Este trío de obras es el más homogéneo del foco en sus exploraciones y su propuesta estética. Sibila y Listen to me, en cambio, tienen otros elementos y objetivos. En el caso de Sibila, el procedimiento narrativo es el opuesto al del material original —del que ya hicimos mención anteriormente—: de todas las historias contenidas en “El Caballero” de Cunqueiro, Andrade toma la de Sibila, una mujer en sus últimos días sumida en la melancolía debido al mal de amor producido por su hermano gemelo Silván, y abraza su naturaleza estática a partir de una estética casi surrealista. “Estática” por su carácter terminal: Sibila muere de amor, y el lago que contempla es su lecho de muerte. La cineasta consigue capturar esa melancolía en los cuerpos y los paisajes, hace de la quietud, del silencio una virtud y extrae significado de cada forma y cada gesto.
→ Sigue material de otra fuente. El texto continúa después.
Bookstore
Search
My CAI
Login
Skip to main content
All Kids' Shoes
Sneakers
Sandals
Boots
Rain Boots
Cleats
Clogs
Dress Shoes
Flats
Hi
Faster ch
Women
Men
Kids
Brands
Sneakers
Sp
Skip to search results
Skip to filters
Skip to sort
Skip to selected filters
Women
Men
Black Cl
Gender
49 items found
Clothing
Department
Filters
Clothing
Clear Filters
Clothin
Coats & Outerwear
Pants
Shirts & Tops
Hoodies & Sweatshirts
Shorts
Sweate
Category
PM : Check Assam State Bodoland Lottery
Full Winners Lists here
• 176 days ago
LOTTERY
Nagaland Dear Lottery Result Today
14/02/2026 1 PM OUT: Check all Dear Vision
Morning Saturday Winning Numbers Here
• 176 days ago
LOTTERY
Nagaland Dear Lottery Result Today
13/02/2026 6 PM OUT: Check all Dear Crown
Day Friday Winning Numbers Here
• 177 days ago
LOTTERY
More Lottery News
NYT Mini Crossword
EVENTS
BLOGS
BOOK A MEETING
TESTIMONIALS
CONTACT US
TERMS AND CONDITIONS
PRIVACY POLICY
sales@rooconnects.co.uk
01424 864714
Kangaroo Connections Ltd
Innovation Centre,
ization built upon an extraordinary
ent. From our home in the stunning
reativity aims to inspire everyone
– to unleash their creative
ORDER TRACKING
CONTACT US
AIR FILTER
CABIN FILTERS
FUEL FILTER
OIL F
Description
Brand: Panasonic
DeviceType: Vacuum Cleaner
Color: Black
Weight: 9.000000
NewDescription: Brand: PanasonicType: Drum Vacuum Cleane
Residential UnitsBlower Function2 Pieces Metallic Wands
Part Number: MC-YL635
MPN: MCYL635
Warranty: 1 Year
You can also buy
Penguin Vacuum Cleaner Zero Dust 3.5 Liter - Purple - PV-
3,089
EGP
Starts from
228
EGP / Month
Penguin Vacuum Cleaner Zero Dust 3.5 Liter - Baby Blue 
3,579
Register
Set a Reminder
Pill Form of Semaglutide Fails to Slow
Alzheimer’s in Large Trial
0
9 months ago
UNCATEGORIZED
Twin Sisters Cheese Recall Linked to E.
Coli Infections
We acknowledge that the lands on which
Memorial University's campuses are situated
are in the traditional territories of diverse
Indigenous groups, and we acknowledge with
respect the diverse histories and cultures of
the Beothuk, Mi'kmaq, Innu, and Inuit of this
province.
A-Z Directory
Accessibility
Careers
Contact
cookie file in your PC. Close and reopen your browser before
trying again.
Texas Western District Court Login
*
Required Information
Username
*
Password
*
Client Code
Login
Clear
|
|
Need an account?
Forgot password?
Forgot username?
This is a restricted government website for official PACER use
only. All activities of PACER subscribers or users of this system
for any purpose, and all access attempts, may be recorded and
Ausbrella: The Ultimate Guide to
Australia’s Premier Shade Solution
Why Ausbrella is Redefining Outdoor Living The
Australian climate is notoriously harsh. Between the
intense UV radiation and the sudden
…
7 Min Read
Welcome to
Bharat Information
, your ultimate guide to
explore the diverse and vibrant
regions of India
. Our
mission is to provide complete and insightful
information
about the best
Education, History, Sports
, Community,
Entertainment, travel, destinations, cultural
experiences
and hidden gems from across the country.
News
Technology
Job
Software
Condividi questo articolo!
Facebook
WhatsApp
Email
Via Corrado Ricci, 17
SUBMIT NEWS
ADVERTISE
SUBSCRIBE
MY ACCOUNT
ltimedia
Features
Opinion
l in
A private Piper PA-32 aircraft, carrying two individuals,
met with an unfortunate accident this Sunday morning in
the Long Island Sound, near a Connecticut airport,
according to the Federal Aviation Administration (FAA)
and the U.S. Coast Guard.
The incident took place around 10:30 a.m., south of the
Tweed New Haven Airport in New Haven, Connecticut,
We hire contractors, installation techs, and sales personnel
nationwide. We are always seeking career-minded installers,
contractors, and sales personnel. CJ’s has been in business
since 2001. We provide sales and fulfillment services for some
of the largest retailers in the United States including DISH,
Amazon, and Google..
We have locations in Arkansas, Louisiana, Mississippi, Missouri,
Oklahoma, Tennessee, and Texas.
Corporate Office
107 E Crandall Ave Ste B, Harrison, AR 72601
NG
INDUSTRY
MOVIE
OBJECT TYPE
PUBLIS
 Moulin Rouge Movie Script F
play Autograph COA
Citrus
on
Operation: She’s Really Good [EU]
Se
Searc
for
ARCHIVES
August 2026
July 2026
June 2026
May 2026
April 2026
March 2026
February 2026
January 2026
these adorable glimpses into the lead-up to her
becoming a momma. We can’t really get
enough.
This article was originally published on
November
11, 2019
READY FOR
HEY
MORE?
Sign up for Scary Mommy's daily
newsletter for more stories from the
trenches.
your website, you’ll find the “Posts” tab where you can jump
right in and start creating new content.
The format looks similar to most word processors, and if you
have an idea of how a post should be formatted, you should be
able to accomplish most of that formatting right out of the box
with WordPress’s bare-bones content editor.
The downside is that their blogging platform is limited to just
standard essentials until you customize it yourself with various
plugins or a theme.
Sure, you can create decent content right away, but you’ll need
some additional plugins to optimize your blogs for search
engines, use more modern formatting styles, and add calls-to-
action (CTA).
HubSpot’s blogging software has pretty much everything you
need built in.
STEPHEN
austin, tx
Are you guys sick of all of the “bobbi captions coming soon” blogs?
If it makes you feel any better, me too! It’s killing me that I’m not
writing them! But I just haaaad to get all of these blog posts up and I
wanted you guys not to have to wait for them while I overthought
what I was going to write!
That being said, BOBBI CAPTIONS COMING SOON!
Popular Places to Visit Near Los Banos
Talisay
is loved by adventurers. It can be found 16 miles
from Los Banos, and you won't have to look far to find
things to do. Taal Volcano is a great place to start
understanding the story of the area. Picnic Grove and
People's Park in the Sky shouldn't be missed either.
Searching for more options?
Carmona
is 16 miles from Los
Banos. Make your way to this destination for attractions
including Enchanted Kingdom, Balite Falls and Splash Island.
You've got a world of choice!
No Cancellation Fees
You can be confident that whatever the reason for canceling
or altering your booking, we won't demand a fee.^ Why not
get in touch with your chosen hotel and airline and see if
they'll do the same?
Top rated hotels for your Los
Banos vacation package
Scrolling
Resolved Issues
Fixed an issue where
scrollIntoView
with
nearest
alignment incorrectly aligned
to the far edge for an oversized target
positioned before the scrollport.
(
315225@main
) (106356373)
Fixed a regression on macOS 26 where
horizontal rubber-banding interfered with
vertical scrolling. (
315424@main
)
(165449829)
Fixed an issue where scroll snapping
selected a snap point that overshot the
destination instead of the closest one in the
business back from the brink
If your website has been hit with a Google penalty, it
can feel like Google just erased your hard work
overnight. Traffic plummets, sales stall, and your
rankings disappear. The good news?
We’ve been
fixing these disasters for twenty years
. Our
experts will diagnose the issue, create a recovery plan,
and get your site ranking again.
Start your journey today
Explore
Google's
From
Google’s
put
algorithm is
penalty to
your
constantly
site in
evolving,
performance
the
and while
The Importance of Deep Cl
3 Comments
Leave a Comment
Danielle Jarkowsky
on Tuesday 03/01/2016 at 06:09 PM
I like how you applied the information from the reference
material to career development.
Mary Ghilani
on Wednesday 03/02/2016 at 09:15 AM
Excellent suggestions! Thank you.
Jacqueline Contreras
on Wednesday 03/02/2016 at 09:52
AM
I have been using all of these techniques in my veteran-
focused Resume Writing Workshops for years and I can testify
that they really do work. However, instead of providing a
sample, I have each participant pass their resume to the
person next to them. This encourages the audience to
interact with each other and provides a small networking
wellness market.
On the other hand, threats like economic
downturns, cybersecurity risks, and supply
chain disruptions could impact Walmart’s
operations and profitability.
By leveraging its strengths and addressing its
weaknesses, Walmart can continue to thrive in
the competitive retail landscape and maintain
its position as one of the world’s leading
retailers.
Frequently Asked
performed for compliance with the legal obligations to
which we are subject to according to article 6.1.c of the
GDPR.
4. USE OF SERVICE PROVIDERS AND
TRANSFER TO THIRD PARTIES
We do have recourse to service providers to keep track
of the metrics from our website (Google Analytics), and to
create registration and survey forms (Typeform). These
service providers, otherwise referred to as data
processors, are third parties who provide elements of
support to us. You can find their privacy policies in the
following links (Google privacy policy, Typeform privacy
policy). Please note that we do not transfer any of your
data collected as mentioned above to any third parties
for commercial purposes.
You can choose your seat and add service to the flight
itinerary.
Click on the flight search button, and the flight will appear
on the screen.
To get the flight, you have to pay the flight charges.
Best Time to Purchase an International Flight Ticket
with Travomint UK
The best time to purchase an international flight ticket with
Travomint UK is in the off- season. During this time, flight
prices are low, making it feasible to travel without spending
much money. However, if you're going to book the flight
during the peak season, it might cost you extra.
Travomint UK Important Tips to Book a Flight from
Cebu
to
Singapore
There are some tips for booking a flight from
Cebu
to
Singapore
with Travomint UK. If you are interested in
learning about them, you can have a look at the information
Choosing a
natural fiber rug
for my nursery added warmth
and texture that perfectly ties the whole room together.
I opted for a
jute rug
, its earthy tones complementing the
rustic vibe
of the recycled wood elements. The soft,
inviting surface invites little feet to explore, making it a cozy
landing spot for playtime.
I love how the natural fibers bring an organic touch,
En Sibila se percibe una simbiosis entre el cuerpo de la protagonista y el espacio en el que habita, una fusión marcada por esa melancolía que parece extenderse hasta en los reflejos del lago y que sobre el final de la obra cobra especial importancia.
Al contrario de lo que podría parecer en un primer visionado, Listen to me es más una extensión fílmica de su rol de observadora que una pieza inusual en su filmografía. La capacidad de observación es la característica más importante del cine de Carla Andrade, y esa característica es la que extrapola al género femenino en general. Tras una primera mitad marcada por el blanco y negro, por sobreimpresiones del mar sobre figuras femeninas enigmáticas que dando la espalda a la pantalla son inspeccionadas con intriga por el espectador. La segunda mitad rompe con el halo de misterio y el tratamiento elegante de las imágenes para pasar a un plano fijo en color. En él, otras figuras femeninas a la distancia se acercan, hasta ponerse de frente a la pantalla con un aire muy distendido. El espíritu voyeur de la primera parte se desvanece a favor de una mirada más cálida, más cercana. La mujer pasa de sujeto observado —pasivo— a observador —activo—, a interactuar con el objeto que la mira. Andrade parece decir que es hora de observar con nuevos ojos.
Ojos atentos, con la capacidad de encontrar belleza en lugares vacíos, insospechados.